(Dataset records)
::::::::::

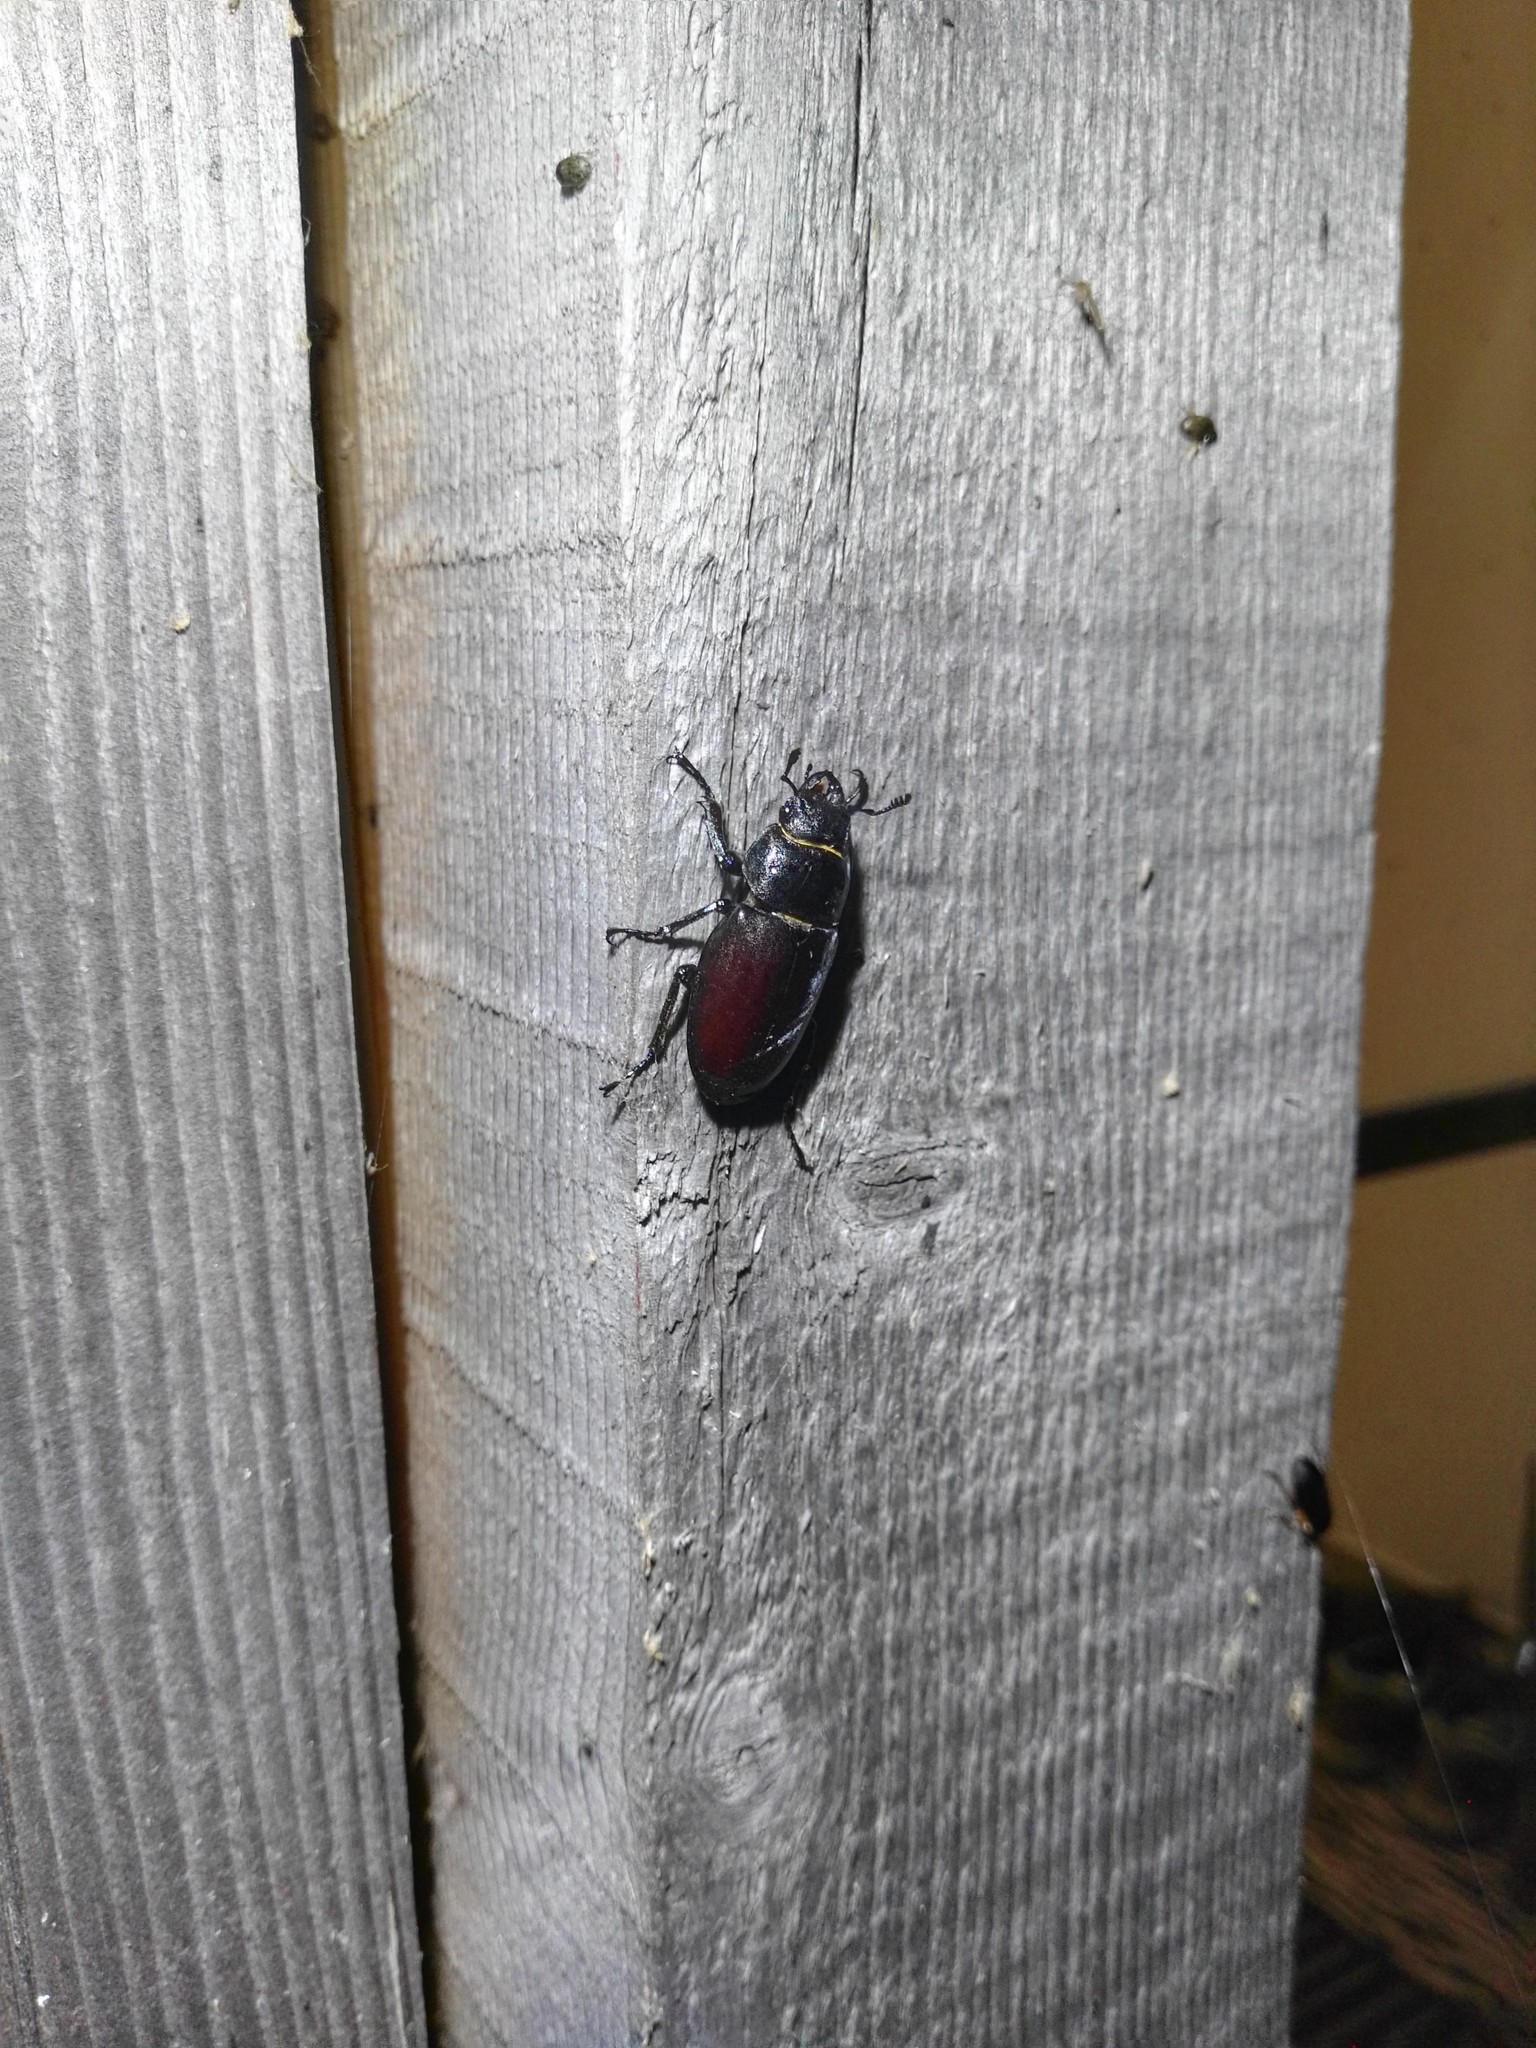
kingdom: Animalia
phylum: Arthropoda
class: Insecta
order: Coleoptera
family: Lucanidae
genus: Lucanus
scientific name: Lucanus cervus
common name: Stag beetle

::::::::::

▶ _GOAL_:
Retype every line of the rows above word for word, leaving out the pictures.

▶ _WORKED SOLUTION_:
kingdom: Animalia
phylum: Arthropoda
class: Insecta
order: Coleoptera
family: Lucanidae
genus: Lucanus
scientific name: Lucanus cervus
common name: Stag beetle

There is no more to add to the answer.